Many teachers were no doubt surprised, or even alarmed, this week by new research showing that nearly a third of schoolchildren do not know who William Shakespeare is.
The survey, by market researchers Vision Critical, involved 1,000 pupils across the country aged between six and 12, and revealed that 30 per cent are unaware of the country’s most celebrated playwright, or his famous works.
The news has prompted calls from a number of well-known stage actors for a rethink in the way that Shakespeare’s classics are taught to young people, with many saying that children should be introduced to the playwright’s words through live performance, rather than simply reading them in a classroom.

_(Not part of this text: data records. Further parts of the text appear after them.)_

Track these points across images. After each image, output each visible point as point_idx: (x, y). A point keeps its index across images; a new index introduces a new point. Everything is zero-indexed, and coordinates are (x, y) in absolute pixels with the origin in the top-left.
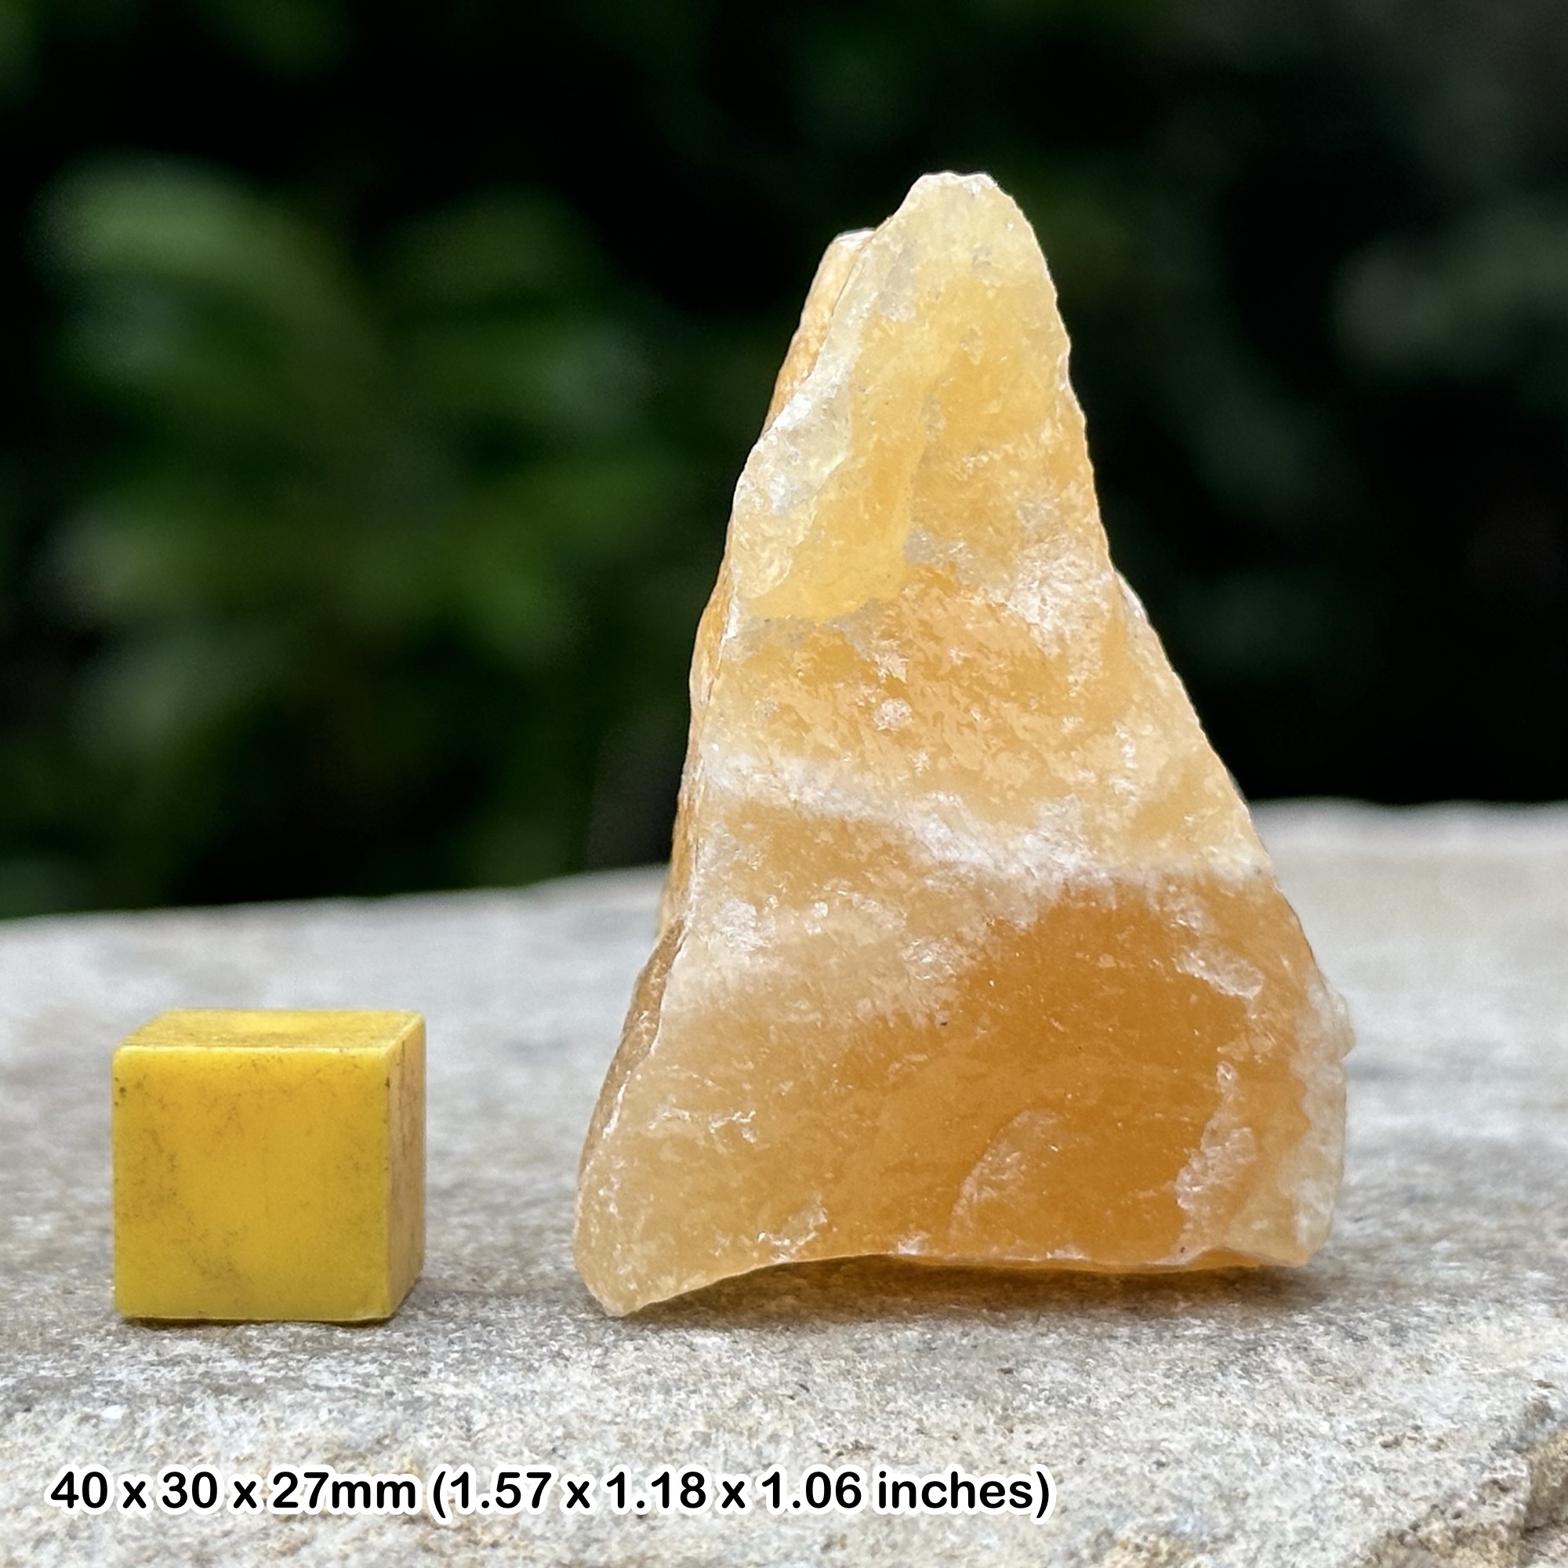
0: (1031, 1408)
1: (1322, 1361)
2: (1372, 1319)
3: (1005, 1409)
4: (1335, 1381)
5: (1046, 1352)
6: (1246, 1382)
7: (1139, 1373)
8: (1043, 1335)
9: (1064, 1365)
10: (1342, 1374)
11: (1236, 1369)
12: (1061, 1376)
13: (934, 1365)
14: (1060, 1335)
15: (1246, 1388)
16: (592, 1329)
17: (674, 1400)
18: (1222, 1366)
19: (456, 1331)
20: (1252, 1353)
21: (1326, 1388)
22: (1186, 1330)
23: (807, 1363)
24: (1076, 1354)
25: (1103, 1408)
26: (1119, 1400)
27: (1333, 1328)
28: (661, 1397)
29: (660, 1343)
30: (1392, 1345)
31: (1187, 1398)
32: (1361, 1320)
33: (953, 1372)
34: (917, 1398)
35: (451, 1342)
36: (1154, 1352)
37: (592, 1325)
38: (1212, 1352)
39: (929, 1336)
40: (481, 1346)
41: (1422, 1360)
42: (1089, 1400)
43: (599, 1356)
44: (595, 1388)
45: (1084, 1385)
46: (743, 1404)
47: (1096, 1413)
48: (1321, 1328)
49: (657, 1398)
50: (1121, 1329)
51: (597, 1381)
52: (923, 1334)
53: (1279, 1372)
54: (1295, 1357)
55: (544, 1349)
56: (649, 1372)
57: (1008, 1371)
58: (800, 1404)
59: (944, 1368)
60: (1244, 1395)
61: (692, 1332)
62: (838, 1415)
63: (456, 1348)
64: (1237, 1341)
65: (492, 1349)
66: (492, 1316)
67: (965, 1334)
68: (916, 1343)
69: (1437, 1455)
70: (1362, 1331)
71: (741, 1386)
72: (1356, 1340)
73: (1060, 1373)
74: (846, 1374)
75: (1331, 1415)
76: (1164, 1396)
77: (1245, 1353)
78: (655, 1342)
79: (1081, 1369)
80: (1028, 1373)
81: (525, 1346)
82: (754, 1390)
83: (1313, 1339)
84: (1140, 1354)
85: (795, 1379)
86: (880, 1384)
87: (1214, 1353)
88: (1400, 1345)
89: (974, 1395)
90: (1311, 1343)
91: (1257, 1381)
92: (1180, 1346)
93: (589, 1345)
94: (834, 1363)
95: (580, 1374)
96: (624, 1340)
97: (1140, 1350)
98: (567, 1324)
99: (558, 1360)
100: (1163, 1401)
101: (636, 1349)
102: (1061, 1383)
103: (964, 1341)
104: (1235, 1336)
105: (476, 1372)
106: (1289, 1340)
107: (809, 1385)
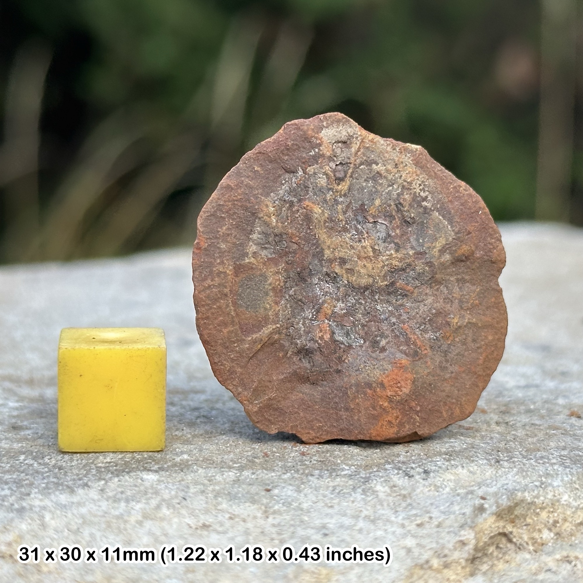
0: (276, 507)
1: (395, 486)
2: (416, 467)
3: (266, 508)
4: (399, 495)
5: (285, 481)
6: (363, 496)
7: (321, 492)
8: (284, 473)
9: (291, 488)
10: (403, 492)
11: (360, 490)
12: (289, 493)
13: (239, 488)
14: (291, 474)
15: (363, 499)
16: (102, 472)
17: (130, 505)
18: (354, 489)
19: (47, 472)
20: (367, 483)
21: (395, 499)
22: (342, 472)
23: (188, 487)
24: (296, 483)
25: (305, 508)
26: (311, 504)
27: (401, 472)
28: (125, 504)
29: (130, 478)
30: (424, 479)
31: (339, 504)
32: (412, 468)
33: (246, 491)
34: (230, 503)
35: (44, 478)
36: (328, 482)
37: (103, 470)
38: (351, 482)
39: (239, 474)
40: (55, 480)
41: (435, 485)
42: (300, 504)
43: (103, 485)
44: (99, 500)
45: (298, 497)
46: (158, 507)
47: (302, 510)
48: (396, 471)
49: (123, 504)
50: (316, 471)
51: (100, 497)
52: (236, 473)
53: (377, 491)
54: (384, 485)
55: (81, 482)
56: (122, 493)
57: (268, 490)
58: (182, 507)
59: (243, 489)
60: (362, 503)
61: (143, 473)
62: (197, 511)
63: (45, 481)
64: (362, 477)
65: (60, 481)
66: (64, 464)
67: (253, 473)
68: (233, 477)
69: (438, 529)
70: (412, 472)
71: (159, 498)
72: (410, 477)
73: (289, 492)
74: (203, 492)
75: (397, 511)
76: (330, 503)
77: (364, 483)
78: (127, 477)
79: (299, 491)
80: (276, 491)
81: (74, 480)
82: (164, 500)
83: (392, 476)
84: (323, 483)
85: (181, 495)
86: (216, 497)
87: (352, 483)
88: (427, 479)
89: (253, 502)
90: (391, 479)
91: (368, 496)
92: (338, 480)
93: (100, 479)
94: (199, 487)
95: (93, 494)
96: (114, 477)
97: (323, 481)
98: (93, 469)
99: (86, 487)
100: (330, 505)
101: (119, 481)
102: (289, 496)
103: (253, 477)
104: (361, 475)
105: (50, 494)
106: (382, 477)
107: (187, 498)
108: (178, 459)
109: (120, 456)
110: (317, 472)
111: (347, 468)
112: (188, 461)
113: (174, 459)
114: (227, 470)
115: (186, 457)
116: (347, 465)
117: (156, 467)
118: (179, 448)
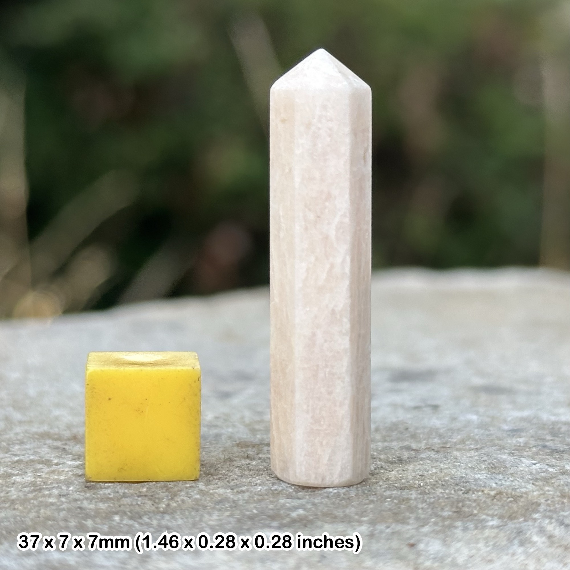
1: (552, 537)
3: (415, 564)
4: (561, 546)
5: (427, 535)
7: (472, 545)
8: (422, 526)
9: (437, 541)
10: (563, 543)
11: (516, 542)
13: (377, 543)
14: (431, 526)
15: (523, 551)
18: (509, 541)
20: (521, 534)
21: (558, 550)
22: (486, 523)
24: (440, 536)
25: (461, 563)
26: (467, 558)
27: (553, 520)
33: (387, 546)
36: (476, 534)
38: (502, 534)
39: (372, 528)
45: (449, 551)
47: (458, 565)
48: (548, 520)
52: (369, 527)
53: (536, 543)
54: (540, 535)
57: (412, 545)
59: (383, 544)
60: (524, 555)
70: (566, 522)
72: (565, 526)
73: (436, 546)
75: (566, 564)
77: (518, 534)
80: (422, 546)
83: (545, 526)
87: (504, 535)
89: (399, 558)
91: (528, 548)
92: (487, 531)
97: (470, 534)
100: (488, 559)
102: (438, 551)
103: (388, 530)
104: (510, 526)
106: (534, 527)
108: (294, 515)
109: (227, 513)
110: (459, 524)
111: (490, 518)
112: (306, 517)
113: (289, 514)
114: (357, 524)
115: (301, 512)
116: (488, 515)
117: (275, 524)
118: (288, 503)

Actor Jeremy Irons, who is a Children & the Arts Ambassador, said: “I think so many people are put off Shakespeare at school and like so much of drama, you have to see it in order to be moved by it. Then you begin to go back to the text and you begin to understand the world, the imagination behind those words.”
Paterson Joseph, who has played the role of Othello, added: “The classroom setting is probably, in my opinion, the worst place to come to Shakespeare first because Shakespeare never intended his works to be read in a classroom. He intended his works to be heard and to be seen.”
The future of Shakespeare
Here at Children & the Arts, we strongly believe in the power of theatre to engage children, and experiencing a Shakespearean play as a performance can, arguably, only help to enhance learning. By bringing even the most challenging of texts to life, an exciting piece of drama can have a profound effect on a child, while visits to theatres and cultural venues can also open up potentially life changing opportunities, particularly for disadvantaged young people .
However, for those who can’t get to a theatre, there are lots of excellent education resources on Shakespeare available online for teachers and schoolchildren – including the RSC, which produces teacher packs on performances, Shakespeare’s Globe and Shakespeare’s Birthplace Trust.
And, looking ahead, with Shakespeare’s 450th birthday coming up in 2014, and the 400th anniversary of his death in 2016, there should also be lots of exciting opportunities coming up for children around the country to get to know the Bard’s work, helping to ensure perhaps that he remains relevant for generations to come.